In all cases, the expression shall be evaluated to produce a string that is used as a pathname into which to write (for '>' or ">>") or as a command to be executed (for '|' ).

Despite the weird formatting on the POSIX end, I sensed that I was onto something so I check GNU awk and nawk manuals to come to the conclusion that I could emulate my grep statement like this:

awk '/connected/ {print | "cat"}'

In other words, for each line from the nmcli output awk forks a shell to execute the cat command and the cat command will naturally flush its output when it exits. And with that the cat is out of the bag, there is no global solution with awk and if you script has multiple print statements you’ll need to pipe them all! (or wrap that in a function.)

Closing words

I can’t remember when I last ran into buffering problems with a shell script, it must have been at least a few years. The difference between then and now is that nowadays I try to stick to portable code even when portability is not a requirement because I can always learn or rediscover something.

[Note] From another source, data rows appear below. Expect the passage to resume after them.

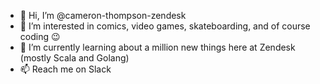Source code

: - 👋 Hi, I’m @cameron-thompson-zendesk
- 👀 I’m interested in comics, video games, skateboarding, and of course coding 😉 
- 🌱 I’m currently learning about a million new things here at Zendesk (mostly Scala and Golang)
- 📫 Reach me on Slack

<!---
cameron-thompson-zendesk/cameron-thompson-zendesk is a ✨ special ✨ repository because its `README.md` (this file) appears on your GitHub profile.
You can click the Preview link to take a look at your changes.
--->
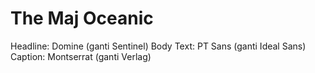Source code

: # The Maj Oceanic

Headline: Domine (ganti Sentinel)
Body Text: PT Sans (ganti Ideal Sans)
Caption: Montserrat (ganti Verlag)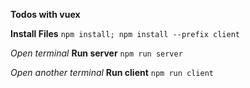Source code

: **Todos with vuex**

**Install Files**
`npm install; npm install --prefix client`

_Open terminal_
**Run server**
`npm run server`

_Open another terminal_
**Run client**
`npm run client`
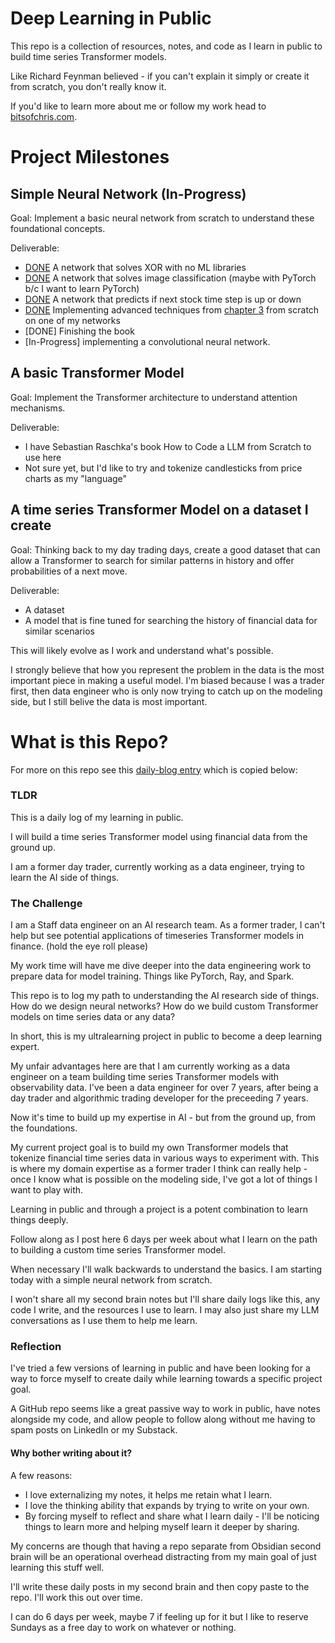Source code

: # Deep Learning in Public

This repo is a collection of resources, notes, and code as I learn in public to build time series Transformer models.

Like Richard Feynman believed - if you can't explain it simply or create it from scratch, you don't really know it.

If you'd like to learn more about me or follow my work head to [bitsofchris.com](https://bitsofchris.com).


# Project Milestones

## Simple Neural Network (In-Progress)
Goal: Implement a basic neural network from scratch to understand these foundational concepts.

Deliverable:
- [DONE](code/000_neural-network-xor/nn_SGD.py) A network that solves XOR with no ML libraries
- [DONE](code/001_nn-mnist-image-classification/nn-pytorch.py) A network that solves image classification (maybe with PyTorch b/c I want to learn PyTorch)
- [DONE](code/02_stock-intraday-classification/nn.py) A network that predicts if next stock time step is up or down
- [DONE](code/01_nn-mnist-image-classification/nn-advanced.py) Implementing advanced techniques from [chapter 3](http://neuralnetworksanddeeplearning.com/chap3.html) from scratch on one of my networks
- [DONE] Finishing the book
- [In-Progress] implementing a convolutional neural network.

## A basic Transformer Model
Goal: Implement the Transformer architecture to understand attention mechanisms.


Deliverable:
- I have Sebastian Raschka's book How to Code a LLM from Scratch to use here
- Not sure yet, but I'd like to try and tokenize candlesticks from price charts as my "language"

## A time series Transformer Model on a dataset I create
Goal: Thinking back to my day trading days, create a good dataset that can allow a Transformer to search for similar patterns in history and offer probabilities of a next move.

Deliverable:
- A dataset
- A model that is fine tuned for searching the history of financial data for similar scenarios

This will likely evolve as I work and understand what's possible. 

I strongly believe that how you represent the problem in the data is the most important piece in making a useful model. I'm biased because I was a trader first, then data engineer who is only now trying to catch up on the modeling side, but I still belive the data is most important.

# What is this Repo?

For more on this repo see this [daily-blog entry](daily-blog/2024-10-05%20-%20Data%20Engineer%20to%20timeseries%20Transformer%20models.md) which is copied below:

### TLDR
This is a daily log of my learning in public.

I will build a time series Transformer model using financial data from the ground up.

I am a former day trader, currently working as a data engineer, trying to learn the AI side of things.

### The Challenge
I am a Staff data engineer on an AI research team. As a former trader, I can't help but see potential applications of timeseries Transformer models in finance. (hold the eye roll please)

My work time will have me dive deeper into the data engineering work to prepare data for model training. Things like PyTorch, Ray, and Spark.

This repo is to log my path to understanding the AI research side of things. How do we design neural networks? How do we build custom Transformer models on time series data or any data? 

In short, this is my ultralearning project in public to become a deep learning expert.

My unfair advantages here are that I am currently working as a data engineer on a team building time series Transformer models with observability data. I've been a data engineer for over 7 years, after being a day trader and algorithmic trading developer for the preceeding 7 years.

Now it's time to build up my expertise in AI - but from the ground up, from the foundations.

My current project goal is to build my own Transformer models that tokenize financial time series data in various ways to experiment with. This is where my domain expertise as a former trader I think can really help - once I know what is possible on the modeling side, I've got a lot of things I want to play with.

Learning in public and through a project is a potent combination to learn things deeply.

Follow along as I post here 6 days per week about what I learn on the path to building a custom time series Transformer model.

When necessary I'll walk backwards to understand the basics. I am starting today with a simple neural network from scratch.

I won't share all my second brain notes but I'll share daily logs like this, any code I write, and the resources I use to learn. I may also just share my LLM conversations as I use them to help me learn.

### Reflection
I've tried a few versions of learning in public and have been looking for a way to force myself to create daily while learning towards a specific project goal.

A GitHub repo seems like a great passive way to work in public, have notes alongside my code, and allow people to follow along without me having to spam posts on LinkedIn or my Substack.

#### Why bother writing about it?
A few reasons: 
- I love externalizing my notes, it helps me retain what I learn. 
- I love the thinking ability that expands by trying to write on your own.
- By forcing myself to reflect and share what I learn daily - I'll be noticing things to learn more and helping myself learn it deeper by sharing.

My concerns are though that having a repo separate from Obsidian second brain will be an operational overhead distracting from my main goal of just learning this stuff well.

I'll write these daily posts in my second brain and then copy paste to the repo. I'll work this out over time.

I can do 6 days per week, maybe 7 if feeling up for it but I like to reserve Sundays as a free day to work on whatever or nothing.

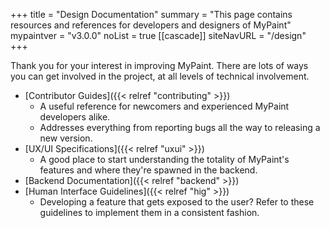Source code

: +++
title = "Design Documentation"
summary = "This page contains resources and references for developers and designers of MyPaint"
mypaintver = "v3.0.0"
noList = true
[[cascade]]
siteNavURL = "/design"
+++

Thank you for your interest in improving MyPaint. There are lots of ways you can get involved in the project, at all levels of technical involvement.

- [Contributor Guides]({{< relref "contributing" >}})
    - A useful reference for newcomers and experienced MyPaint developers alike.
    - Addresses everything from reporting bugs all the way to releasing a new version.
- [UX/UI Specifications]({{< relref "uxui" >}})
    - A good place to start understanding the totality of MyPaint's features and where they're spawned in the backend.
- [Backend Documentation]({{< relref "backend" >}})
- [Human Interface Guidelines]({{< relref "hig" >}})
    - Developing a feature that gets exposed to the user? Refer to these guidelines to implement them in a consistent fashion.
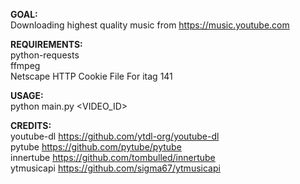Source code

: **GOAL:**  
        Downloading highest quality music from https://music.youtube.com  


**REQUIREMENTS:**  
        python-requests  
        ffmpeg  
        Netscape HTTP Cookie File For itag 141  


**USAGE:**  
        python main.py <VIDEO_ID> <ITAG>  


**CREDITS:**  
        youtube-dl https://github.com/ytdl-org/youtube-dl  
        pytube https://github.com/pytube/pytube  
        innertube https://github.com/tombulled/innertube  
        ytmusicapi https://github.com/sigma67/ytmusicapi  
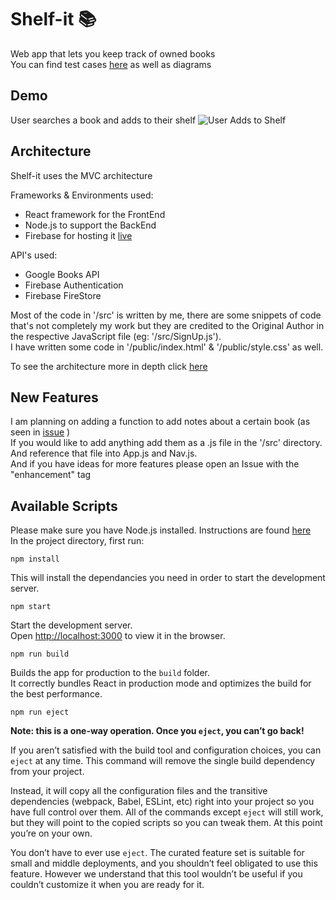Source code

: # Shelf-it 📚
Web app that lets you keep track of owned books<br />
You can find test cases [here](https://github.com/cmanage1/shelf-it/wiki/Test-cases) as well as diagrams

## Demo
User searches a book and adds to their shelf
![User Adds to Shelf](https://github.com/cmanage1/shelf-it/blob/master/__tests__/case_6.gif)

## Architecture 
Shelf-it uses the MVC architecture

Frameworks & Environments used:
* React framework for the FrontEnd
* Node.js to support the BackEnd
* Firebase for hosting it [live]( https://shelf-it.web.app/ )

API's used:
* Google Books API
* Firebase Authentication
* Firebase FireStore 

Most of the code in '/src' is written by me, there are some snippets of code that's not completely my work but they are credited to the Original Author in the respective JavaScript file (eg: '/src/SignUp.js'). <br />
I have written some code in '/public/index.html' & '/public/style.css' as well. <br/>

To see the architecture more in depth click [here]( https://github.com/cmanage1/shelf-it/wiki/Home/ )

## New Features

I am planning on adding a function to add notes about a certain book (as seen in [issue]( https://github.com/cmanage1/shelf-it/issues/2 ) )<br />
If you would like to add anything add them as a .js file in the '/src' directory. And reference that file into App.js and Nav.js. <br />
And if you have ideas for more features please open an Issue with the "enhancement" tag

## Available Scripts

Please make sure you have Node.js installed. Instructions are found [here](https://www.npmjs.com/get-npm)<br/>
In the project directory, first run:

`npm install`

This will install the dependancies you need in order to start the development server.

`npm start`

Start the development server.<br />
Open [http://localhost:3000](http://localhost:3000) to view it in the browser.

`npm run build`

Builds the app for production to the `build` folder.<br />
It correctly bundles React in production mode and optimizes the build for the best performance.

`npm run eject`

**Note: this is a one-way operation. Once you `eject`, you can’t go back!**

If you aren’t satisfied with the build tool and configuration choices, you can `eject` at any time. This command will remove the single build dependency from your project.

Instead, it will copy all the configuration files and the transitive dependencies (webpack, Babel, ESLint, etc) right into your project so you have full control over them. All of the commands except `eject` will still work, but they will point to the copied scripts so you can tweak them. At this point you’re on your own.

You don’t have to ever use `eject`. The curated feature set is suitable for small and middle deployments, and you shouldn’t feel obligated to use this feature. However we understand that this tool wouldn’t be useful if you couldn’t customize it when you are ready for it.
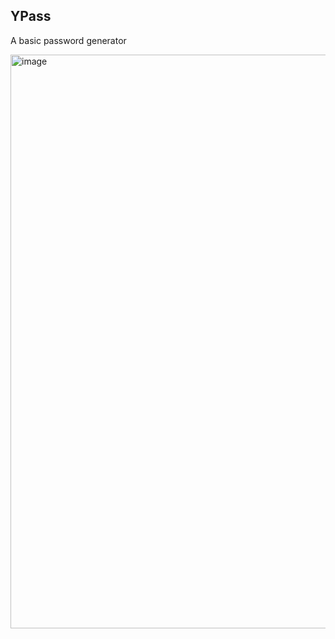 ## YPass

A basic password generator


<img width="1920" height="918" alt="image" src="https://github.com/user-attachments/assets/e80ec377-d176-4f50-b739-a89ff2a4260a" />

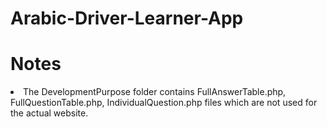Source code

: # Arabic-Driver-Learner-App
# Notes 
<li>The DevelopmentPurpose folder contains FullAnswerTable.php, FullQuestionTable.php, IndividualQuestion.php files which are not used for the actual website. </li>

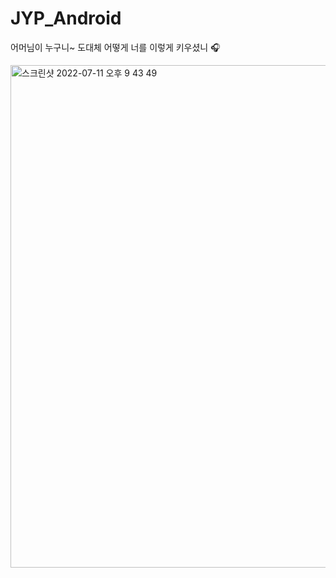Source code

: # JYP_Android
어머님이 누구니~ 도대체 어떻게 너를 이렇게 키우셨니 🎧

<img width="804" alt="스크린샷 2022-07-11 오후 9 43 49" src="https://user-images.githubusercontent.com/37904970/178266931-1e69007c-590b-4ead-883f-47e8d8877881.png">
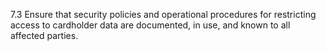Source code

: 7.3 Ensure that security policies and 
operational procedures for restricting 
access to cardholder data are 
documented, in use, and known to 
all affected parties. 


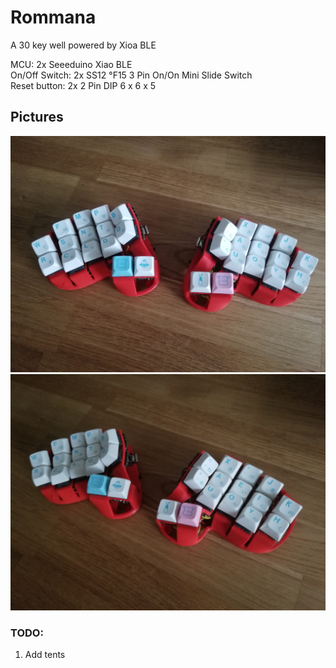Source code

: # Rommana
A 30 key well powered by Xioa BLE

MCU: 2x Seeeduino Xiao BLE  
On/Off Switch: 2x SS12 °F15 3 Pin On/On Mini Slide Switch  
Reset button: 2x 2 Pin DIP 6 x 6 x 5  

## Pictures
![1](images/1.jpg)
![2](images/2.jpg)

### TODO:
1. Add tents
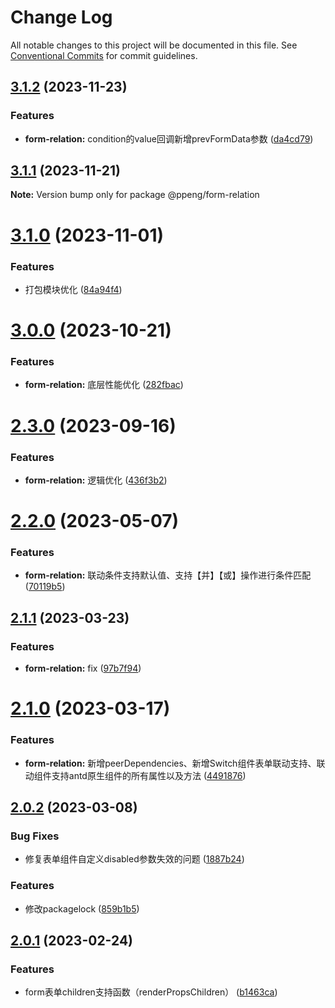 # Change Log

All notable changes to this project will be documented in this file.
See [Conventional Commits](https://conventionalcommits.org) for commit guidelines.

## [3.1.2](https://github.com/Peng-YT/react-component/compare/v3.1.1...v3.1.2) (2023-11-23)


### Features

* **form-relation:** condition的value回调新增prevFormData参数 ([da4cd79](https://github.com/Peng-YT/react-component/commit/da4cd79b99975aee5db96ea2f5d88c0dd21e722d))






## [3.1.1](https://github.com/Peng-YT/react-component/compare/v3.1.0...v3.1.1) (2023-11-21)

**Note:** Version bump only for package @ppeng/form-relation





# [3.1.0](https://github.com/Peng-YT/react-component/compare/v3.0.0...v3.1.0) (2023-11-01)


### Features

* 打包模块优化 ([84a94f4](https://github.com/Peng-YT/react-component/commit/84a94f4ea51bdd97818ca9fa71e073ba2abee781))





# [3.0.0](https://github.com/Peng-YT/react-component/compare/v2.3.0...v3.0.0) (2023-10-21)


### Features

* **form-relation:** 底层性能优化 ([282fbac](https://github.com/Peng-YT/react-component/commit/282fbac350a399fea543504e37a6b386ce6a49bb))





# [2.3.0](https://github.com/Peng-YT/react-component/compare/v2.2.0...v2.3.0) (2023-09-16)


### Features

* **form-relation:** 逻辑优化 ([436f3b2](https://github.com/Peng-YT/react-component/commit/436f3b2105f995f1aa32b22a8d73b50f25ce9aed))





# [2.2.0](https://github.com/Peng-YT/react-component/compare/v2.1.1...v2.2.0) (2023-05-07)


### Features

* **form-relation:** 联动条件支持默认值、支持【并】【或】操作进行条件匹配 ([70119b5](https://github.com/Peng-YT/react-component/commit/70119b5e7ff642b85577ac2c10a3bb861158a9fb))





## [2.1.1](https://github.com/Peng-YT/react-component/compare/v2.1.0...v2.1.1) (2023-03-23)


### Features

* **form-relation:** fix ([97b7f94](https://github.com/Peng-YT/react-component/commit/97b7f94d36ce5af7e0812e579fa3ce17e028e974))





# [2.1.0](https://github.com/Peng-YT/react-component/compare/v2.0.2...v2.1.0) (2023-03-17)


### Features

* **form-relation:** 新增peerDependencies、新增Switch组件表单联动支持、联动组件支持antd原生组件的所有属性以及方法 ([4491876](https://github.com/Peng-YT/react-component/commit/449187661b2c41ebefc4c894d80fbcea69c89320))





## [2.0.2](https://github.com/Peng-YT/react-component/compare/v2.0.1...v2.0.2) (2023-03-08)


### Bug Fixes

* 修复表单组件自定义disabled参数失效的问题 ([1887b24](https://github.com/Peng-YT/react-component/commit/1887b24187db51ce8036a7370142b225c3e78913))


### Features

* 修改packagelock ([859b1b5](https://github.com/Peng-YT/react-component/commit/859b1b562d4fa489e241b0a5cbd37f6e3f9f6dd6))






## [2.0.1](https://github.com/Peng-YT/react-component/compare/v2.0.0...v2.0.1) (2023-02-24)


### Features

* form表单children支持函数（renderPropsChildren） ([b1463ca](https://github.com/Peng-YT/react-component/commit/b1463ca831580d7816f81035cff0fef761dc25d3))
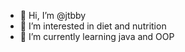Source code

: - 👋 Hi, I’m @jtbby
- 👀 I’m interested in diet and nutrition
- 🌱 I’m currently learning java and OOP

<!---
jtbby/jtbby is a ✨ special ✨ repository because its `README.md` (this file) appears on your GitHub profile.
You can click the Preview link to take a look at your changes.
--->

It’s a lot of waste to fork a shell and a cat process to emulate fflush(3) but that doesn’t bother me. The shell script doesn’t run a tight while loop and connecting to or disconnecting from a wireless network is not something that happens continuously. I also love how mentioning in a casual discussion that to solve a silly networking problem I forked a cat from shell in an awk script: it sounds like nonsensical plain English you could find in something like Alice in Wonderland, but I digress.

The GNU awk manual also states that forking a shell should be enough to flush:

awk '/connected/ {print; system("")}'

Even though nawk behaves similarly, and GNU awk flushes without forking a shell for maximum efficiency, I see nothing of the sorts in the POSIX awk manual, so I’ll stick to my guns and ignore this claim.

Lessons learned: non free firmwares are to be avoided like a plague and much like a plague it’s kinda hard to avoid, you can’t always gawk at a manual and trust what it says, and POSIX 2017 failed to identify a decades old common pitfall that can trap even experienced shell script authors.